Let $f:X\to Y$.
A left inverse to $f$ is a function $g:Y\to X$ such that $g\circ f={\mathrm{id}}_{X}$.
A right inverse to $f$ is a function $h:Y\to X$ such that $f\circ h={\mathrm{id}}_{Y}$.
An inverse (or a two sided inverse) to $f$ is a function $k:Y\to X$ which is a left and a right inverse to $f$.
We say $f$ is invertible if it has a two sided inverse.
Notice that if $g$ is left inverse to $f$ then $f$ is right inverse to $g$. A function can have more than one left inverse, or more than one right inverse: you will investigate this further in the problem sets.
The idea is that a left inverse “undoes” its right inverse, in the sense that if you have a function $f$ with a left inverse $g$, and you start with $x\in X$ and apply $f$ to get to $f(x)\in Y$, then doing $g$ gets you back to where you started because $g(f(x))=x$.
$f:\mathbb{R}\to [0,\mathrm{\infty}),f(x)={x}^{2}$ has a right inverse $g:[0,\mathrm{\infty})\to \mathbb{R},g(x)=\sqrt{x}$. $f(g(x))=x$ for all $x\in [0,\mathrm{\infty})$. It is not the case that $g$ is a left inverse to $f$ because $g(f(-1))\ne -1$.

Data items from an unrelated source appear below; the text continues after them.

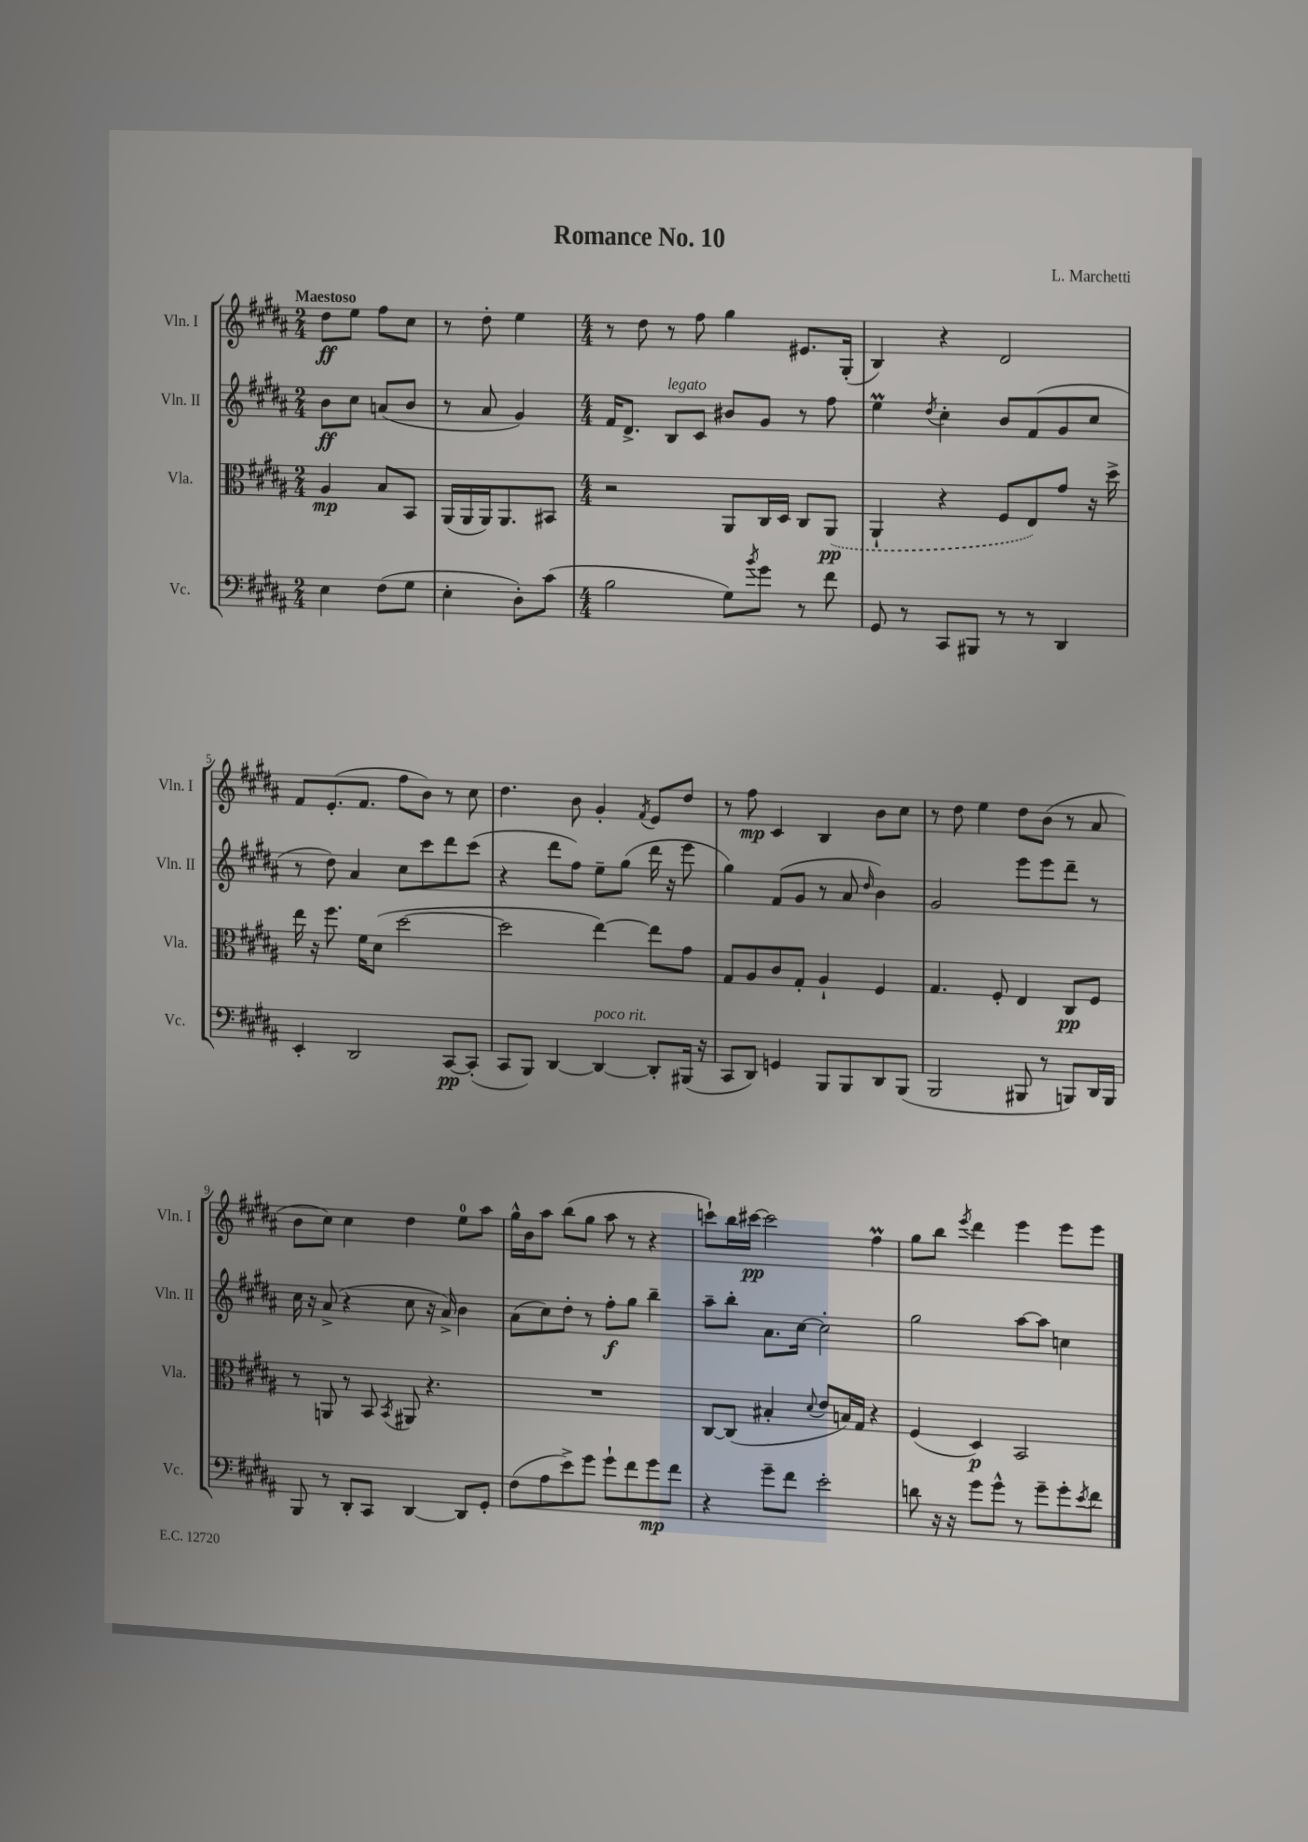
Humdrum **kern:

**kern	**kern	**kern	**kern
*staff4	*staff3	*staff2	*staff1
*clefF4	*clefC3	*clefG2	*clefG2
*k[f#c#g#d#a#]	*k[f#c#g#d#a#]	*k[f#c#g#d#a#]	*k[f#c#g#d#a#]
*M2/4	*M2/4	*M2/4	*M2/4
4E	4A#	8b	8dd#
.	.	8cc#	8ee
(8F#	8B	(8a	8ff#
8G#	8BB	8b	8cc#
=	=	=	=
4E'	(16AA#	8r	8r
.	16AA#	.	.
.	16AA#)	8a#	8dd#'
.	8.AA#	.	.
8D#')	.	4g#)	4ee
(8c#	8BB#	.	.
=	=	=	=
*M4/4	*M4/4	*M4/4	*M4/4
2B	2r	16f#	8r
.	.	8.d#^	.
.	.	.	8dd#
.	.	8B	8r
.	.	8c#	8ff#
8G#)	8AA#	8b#	4gg#
8qb	.	.	.
8g#	16C#	8g#	.
.	16D#	.	.
8r	8C#	8r	8.e#
8f#	(8AA#	8ff#	.
.	.	.	(16G#'
=	=	=	=
8GG#	4AA#`	4ee	4B)
8r	.	.	.
.	.	8qdd#	.
8CC#	4r	4cc#'	4r
8BBB#	.	.	.
8r	8F#	8b	2d#
8r	8E)	(8f#	.
4DD#	8g#	8g#	.
.	16r	8cc#	.
.	16dd#^	.	.
=	=	=	=
4EE'	16ee	8r	8f#
.	16r	.	.
.	8.ff#	8dd#)	(8.e'
2DD#	.	4a#	.
.	16f#	.	8.f#
.	(8d#	.	.
.	[2dd#	8cc#	8ff#
.	.	8ccc#	8b)
[8CC#	.	8ddd#	8r
(8CC#']	.	(8ccc#	8cc#
=	=	=	=
8CC#	2dd#]	4r	4.dd#
8BBB)	.	.	.
[4DD#	.	8ddd#	.
.	.	8ff#)	8b
4DD#_	[4ee)	8ee~	4g#'
.	.	(8gg#	.
.	.	.	8qf#
8DD#']	8ee]	16ddd#	8e
.	.	16r	.
(16BBB#	8g#	8eee	8dd#
16r	.	.	.
=	=	=	=
8CC#	8G#	4gg#)	8r
8DD#)	8A#	.	8ff#
4GG	8c#	(8f#	4c#
.	8G#'	8g#	.
8BBB	4A#`	8r	4B
8BBB	.	8a#	.
.	.	16qqdd#	.
8DD#	4F#	4b)	8b
(8BBB	.	.	8cc#
=	=	=	=
2BBB	4.G#	2g#	8r
.	.	.	8dd#
.	.	.	4ee
.	8F#'	.	.
8BBB#	4E	8eee	8dd#
8r	.	8eee	(8b
8BBB)	8C#	8ddd#~	8r
16DD#	8F#	8r	8a#
16BBB	.	.	.
=	=	=	=
8BBB	8r	16cc#	8b
.	.	16r	.
8r	8AA	(8a#^	8cc#)
8DD#'	8r	4r	4cc#
8CC#	8BB	.	.
.	8qBB	.	.
[4DD#	8AA#	8cc#	4dd#
.	4.r	16r	.
.	.	16a#^)	.
8DD#]	.	4b	8ee
8GG#'	.	.	8aa#
=	=	=	=
(8F#	1r	(8a#	16gg#^^
.	.	.	16b
8A#	.	8cc#)	8aa#
8e^)	.	8dd#'	(8bb
8g#	.	8r	8gg#
8g#`	.	8ff#'	8aa#
8f#	.	8gg#	8r
8g#	.	4bb~	4r
8f#	.	.	.
=	=	=	=
4r	[8C#	8aa#~	8ccc`)
.	(8C#]	8bb'	16bb
.	.	.	[16ccc#
8g#~	4B#'	8.a#	2ccc#]
8f#	.	.	.
.	.	[16cc#	.
.	8qqd#	.	.
2e'	8e	2cc#']	.
.	16B)	.	.
.	16G#	.	.
.	4r	.	4ff#
=	=	=	=
8d	(4F#	2gg#	8gg#
16r	.	.	8bb
16r	.	.	.
.	.	.	8qeee
8g#	4D#)	.	4ddd#
8g#^^	.	.	.
8r	2BB	[8aa#	4eee
8g#~	.	8aa#]	.
8g#'	.	4cc	8eee
8qe	.	.	.
8f#	.	.	8eee
==	==	==	==
*-	*-	*-	*-
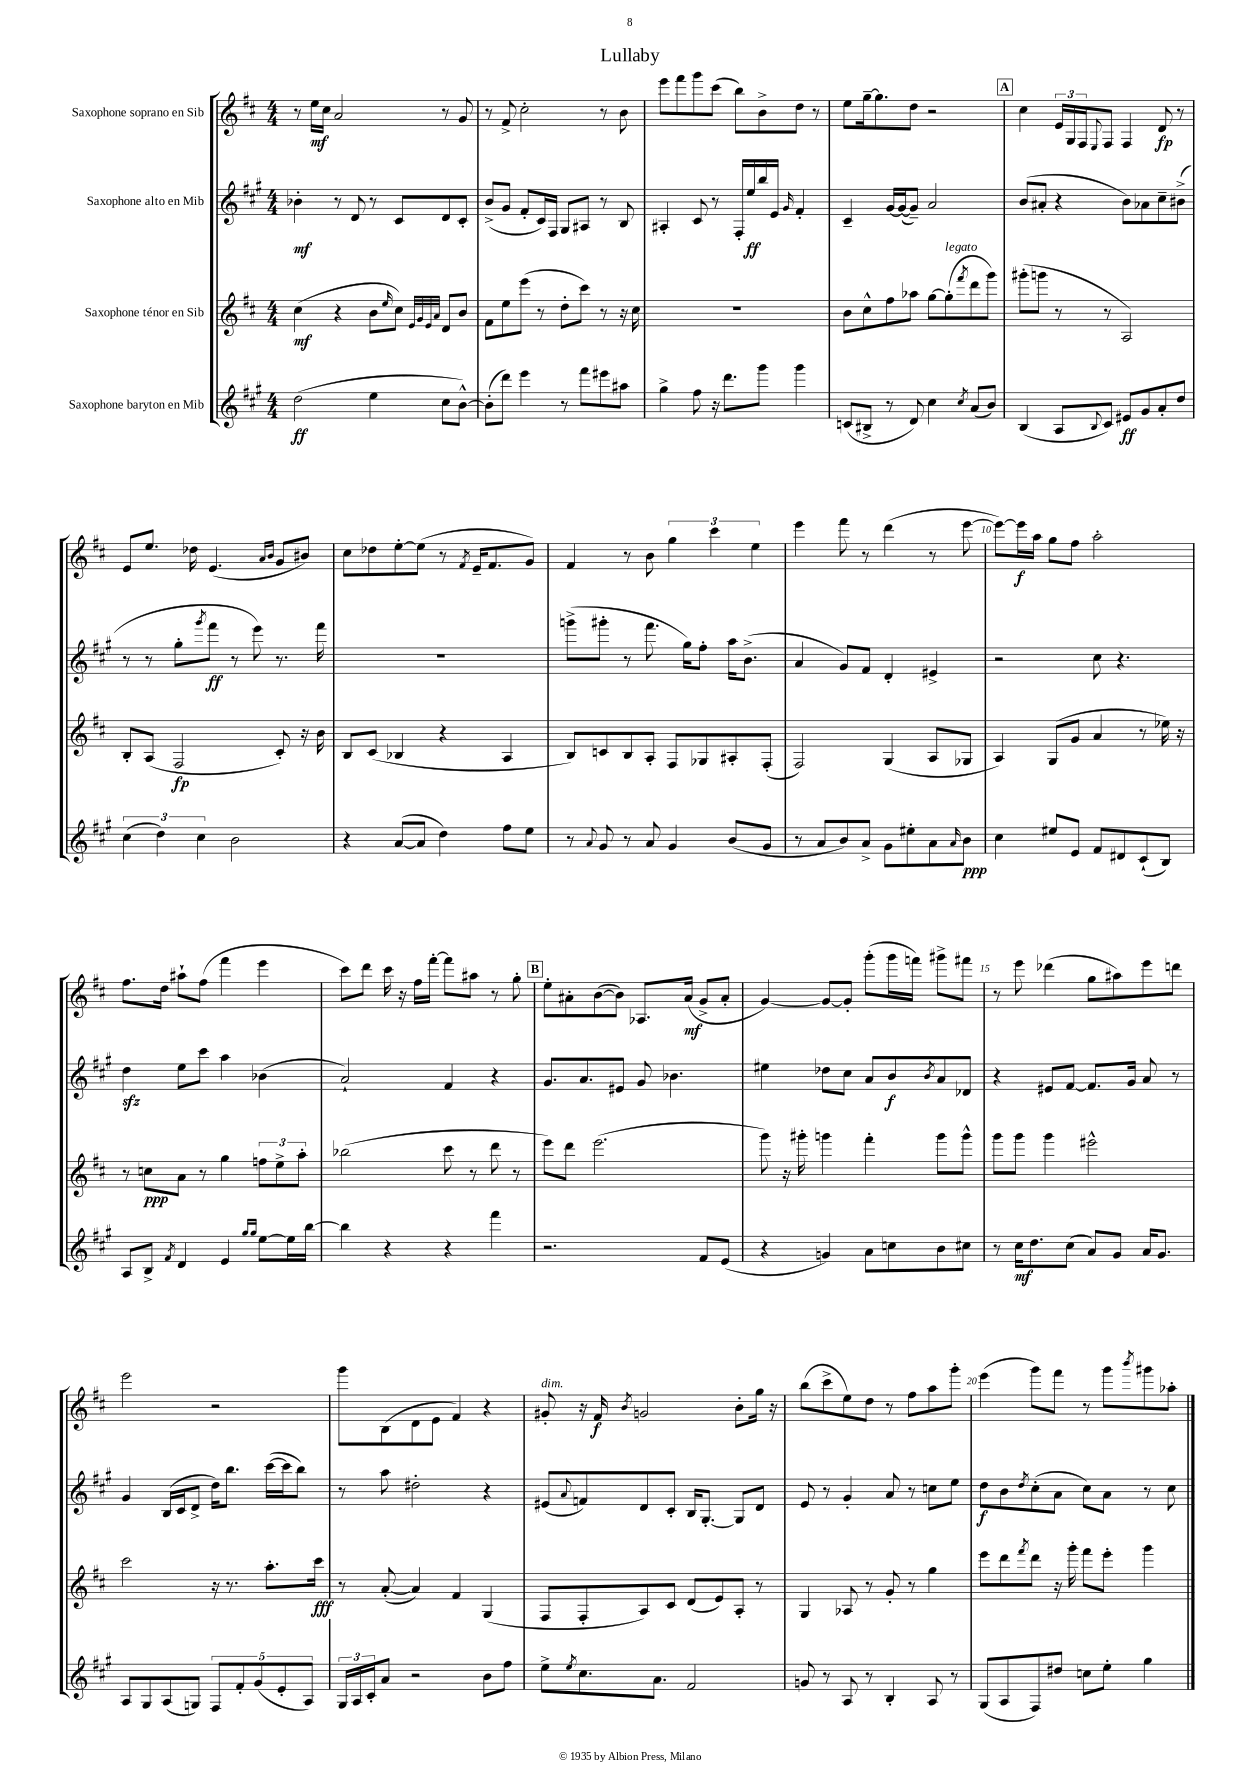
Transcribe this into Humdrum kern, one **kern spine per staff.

**kern	**kern	**kern	**kern
*staff4	*staff3	*staff2	*staff1
*clefG2	*clefG2	*clefG2	*clefG2
*k[f#c#g#]	*k[f#c#]	*k[f#c#g#]	*k[f#c#]
*M4/4	*M4/4	*M4/4	*M4/4
(2dd\	(4cc#\	4b-'\	8r
.	.	.	16ee\LL
.	.	.	16cc#\JJ
.	4r	8r	2a/
.	.	8d/	.
4ee\	8b\L	8r	.
.	16qqee/	.	.
.	8cc#\J)	8c#/L	.
.	32qqe/LLL	.	.
.	32qqg/	.	.
.	32qqe/	.	.
.	32qqa/JJJ	.	.
8cc#\L	8d/L	8d/	8r
[8b^^\J)	8b/J	8c#'/J	8g/
=	=	=	=
(8b'\]L	8f#\L	(8b^/L	8r
8ddd\J)	8ee\	8g#/J	8f#^/
4eee\	(8eee\J	8f#'/L	2cc#'\
.	8r	16c#/L)	.
.	.	16F#/JJ	.
8r	8dd'\L	8G#/L	.
8fff#\L	8ccc#\J)	8A#/J	.
8eee#\	8r	8r	8r
8aa#\J	16r	8B/	8b\
.	16cc#\	.	.
=	=	=	=
4gg#^\	1r	4A#'/	8eee\L
.	.	.	8fff#\
8ff#\	.	8c#/	8ggg\
16r	.	8r	(8ccc#\J
8.ddd\L	.	.	.
.	.	16F#'/LL	8bb\L)
.	.	16ee/	.
8ggg#\J	.	16bb/	8b^\
.	.	16e/JJ	.
.	.	16qqg#/	.
4ggg#\	.	4f#'/	8dd\J
.	.	.	8r
=	=	=	=
(8c/L	8b\L	4c#~/	8ee\L
8B#^/J	8cc#^^\	.	[16gg~\k
.	.	.	8.gg\]
8r	8ff#\	[16g#/LL	.
.	.	(16g#/_J	.
8d/)	8aa-\J	8g#~/]J)	8dd\J
4cc#\	[8gg\L	2a/	2r
.	(8gg'\]	.	.
8qcc#/	8qfff#/	.	.
(8a/L	8ddd\	.	.
8b/J)	8ggg\J)	.	.
=	=	=	=
(4B/	(8ggg#'\L	(8b/L	4cc#\
.	8ggg\J	8a#'/J	.
8A/L	8r	4r	24e/LL
.	.	.	24G/
.	.	.	24F#/J
8qqB/	.	.	8qqE/
8c#/J)	8r	.	8F#/J
8e#/L	2A/)	8b\L)	4F#/
8g#/	.	8a-\	.
8a'/	.	8cc#~\	8d/
8dd/J	.	(8b#^\J	8r
=	=	=	=
(6cc#\	8B'/L	8r	8e/L
.	(8A/J	8r	8.ee/J
6dd\)	.	.	.
.	2F#/	8gg#'\L	.
.	.	.	16dd-\
6cc#\	.	.	.
.	.	8qggg#/	.
.	.	8fff#\J	(4.e/
2b\	.	8r	.
.	.	8eee\)	.
.	.	.	16qqa/LL
.	.	.	16qqb/JJ
.	8c#'/)	8.r	8g/L
.	16r	.	8b#/J)
.	16b\	16fff#\	.
=	=	=	=
4r	8B/L	1r	8cc#\L
.	(8c#/J	.	8dd-\
([8a/L	4B-/	.	[8ee'\
8a/]J	.	.	(8ee\]J
4dd\)	4r	.	8r
.	.	.	8qf#/
.	.	.	16e~/LK
.	.	.	8.f#/
8ff#\L	4A/	.	.
8ee\J	.	.	8g/J)
=	=	=	=
8r	8B/L)	(8ggg^\L	4f#/
8qqa/	.	.	.
8g#/	8c/	8ggg#'\J	.
8r	8B/	8r	8r
8a/	8A'/J	8.fff#\	8b\
4g#/	8F#/L	.	6gg\
.	.	16gg#\LK)	.
.	8G-/	8ff#'\J	.
.	.	.	6ccc#\
(8b/L	8A#'/	16aa\LK	.
.	.	(8.b^\J	.
.	.	.	6ee\
8g#/J	(8F#'/J	.	.
=	=	=	=
8r	2F#/)	4a/	4eee\
8a/L	.	.	.
8b/)	.	8g#/L)	8fff#\
8a^/J	.	8f#/J	8r
8g#\L	(4G/	4d'/	(4ddd\
8ee#'\	.	.	.
8a\	8A/L	4e#^/	8r
16qqa/	.	.	.
8b\J	8G-/J	.	[8eee\
=	=	=	=
4cc#\	4A/)	2r	8eee\_L)
.	.	.	16eee\]L
.	.	.	16aa\JJ
8ee#/L	(8G/L	.	8gg\L
8e/J	8g/J	.	8ff#\J
8f#/L	4a/	8cc#\	2aa'\
8d#/	.	4.r	.
(8c#`/	8r	.	.
8B/J)	16ee-\)	.	.
.	16r	.	.
=	=	=	=
8A/L	8r	4dd\	8.ff#\L
8B^/J	8cc\L	.	.
.	.	.	16dd\Jk
8qf#/	.	.	.
4d/	8a\J	8ee\L	8aa#`\L
.	8r	8ccc#\J	(8ff#\J
4e/	4gg\	4aa\	4fff#\
16qqgg#/LL	.	.	.
16qqgg#/JJ	.	.	.
[8ee\L	12ff\L	(4b-\	4eee\
.	12ee^\	.	.
16ee\]L	.	.	.
.	12aa'\J	.	.
[16bb\JJ	.	.	.
=	=	=	=
4bb\]	(2bb-\	2a`/)	8ccc#\L)
.	.	.	8ddd\J
4r	.	.	16ccc#\
.	.	.	16r
.	.	.	16ff#\LL
.	.	.	[16fff#'\JJ
4r	8ccc#\	4f#/	8fff#\]L
.	8r	.	8aa#\J
4fff#\	8ddd\	4r	8r
.	8r	.	8gg'\
=	=	=	=
2.r	8eee\L)	8.g#/L	8ee'\L
.	8ddd\J	.	8a#'\
.	.	8.a/	.
.	(2.eee\	.	([8b\
.	.	8e#/J	8b\]J)
.	.	8g#/	8.A-/L
.	.	4.b-\	.
.	.	.	(16a#/Jk
8f#/L	.	.	8g^/L
(8e/J	.	.	8a#'/J
=	=	=	=
4r	8ggg\)	4ee#\	[4g/)
.	16r	.	.
.	16ggg#'\	.	.
4g/)	4ggg\	8dd-\L	8g/_L
.	.	8cc#\J	8g'/]J
8a\L	4fff#'\	8a/L	(8ggg'\L
8cc\	.	8b/	16ggg\L
.	.	.	16fff\JJ)
.	.	8qb/	.
8b\	8ggg\L	8a/	8ggg#^\L
8cc#\J	8ggg^^\J	8d-/J	8fff#\J
=	=	=	=
8r	8ggg\L	4r	8r
16cc#\LK	8ggg\J	.	8eee\
8.dd\	.	.	.
.	4ggg\	8e#/L	(4ddd-\
(8cc#\J	.	[8f#/J	.
8a/L)	2eee#^^\	8.f#/]L	8gg\L
8g#/J	.	.	8aa#\)
.	.	16g#/Jk	.
16a/LK	.	8a/	8eee\
8.g#/J	.	.	.
.	.	8r	8ddd\J
=	=	=	=
8A/L	2ccc#\	4g#/	2eee\
8G#/	.	.	.
(8A/	.	(16B/LL	.
.	.	16c#/J	.
8G/J)	.	8d^/J	.
10F#/L	16r	16dd\LK)	2r
.	8.r	8.bb\J	.
10f#'/	.	.	.
(10g#/	.	.	.
.	8.aa'\L	([16ccc#\LL	.
10e'/	.	.	.
.	.	16ccc#\]J	.
.	.	8bb\J)	.
10A/J)	.	.	.
.	16ccc#\Jk	.	.
=	=	=	=
24G#/LL	8r	8r	8ggg\L
24A/	.	.	.
24c#'/J	.	.	.
8a/J	([8a'/	8aa\	(8B\
2r	4a/])	2dd#'\	8d\
.	.	.	8e\J
.	4f#/	.	4f#/)
8b\L	(4G/	4r	4r
8ff#\J	.	.	.
=	=	=	=
8ee^\L	8F#/L	(8e#/L	8g#'/
8qee/	.	8qqa/	.
8.cc#\	8F#'/	8f/)	16r
.	.	.	16f#/
.	.	.	8qb/
.	8A/)	8d/	2g/
8.a\J	.	.	.
.	8c#/J	8c#'/J	.
2f#/	(8d/L	16B/LK	.
.	.	[8.G#'/J	.
.	8e/)	.	.
.	8A'/J	8G#/]L	8b'\L
.	8r	8d/J	16gg\Jk
.	.	.	16r
=	=	=	=
8g/	4G/	8e/	(8bb\L
8r	.	8r	8ccc#^\
8A/	8A-/	4g#'/	8ee\)
8r	8r	.	8dd\J
4B'/	8g'/	8a/	8r
.	8r	8r	8ff#\L
8A/	4gg\	8cc\L	8aa\
8r	.	8ee\J	8ggg'\J
=	=	=	=
(8G#/L	8eee\L	8dd\L	(4eee\
8A/	8ddd\	8b\	.
.	8qfff#/	8qdd/	.
8F#/)	8ddd\J	(8cc#'\	8ggg\L)
8dd#/J	16r	8a\J	8fff#\J
.	16ggg'\	.	.
8cc\L	8fff#\L	8cc#\L)	8r
8ee'\J	8eee'\J	8a\J	8ggg\L
.	.	.	8qbbb/
4gg#\	4ggg\	8r	8ggg#\
.	.	8cc#\	8aa-'\J
==	==	==	==
*-	*-	*-	*-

This function $f$ does not have a left inverse. Suppose $h$ is left inverse to $f$, so that $hf=i{d}_{\mathbb{R}}$. Then $h(f(-1))=-1$, so $h(1)=-1$. Similarly $h(f(1))=1$, so $h(1)=1$. Impossible! (The problem, as we will see in the next section, is that $f$ isn’t one-to-one.)
The function $g$ has a left inverse, $f$. But it does not have a right inverse. If $g\circ h=i{d}_{\mathbb{R}}$ then $g(h(-1))=-1$ so $g(h(-1))=-1$. But there’s no element of $[0,\mathrm{\infty})$ that $g$ takes to $-1$. (This time the problem is that $g$ isn’t onto.)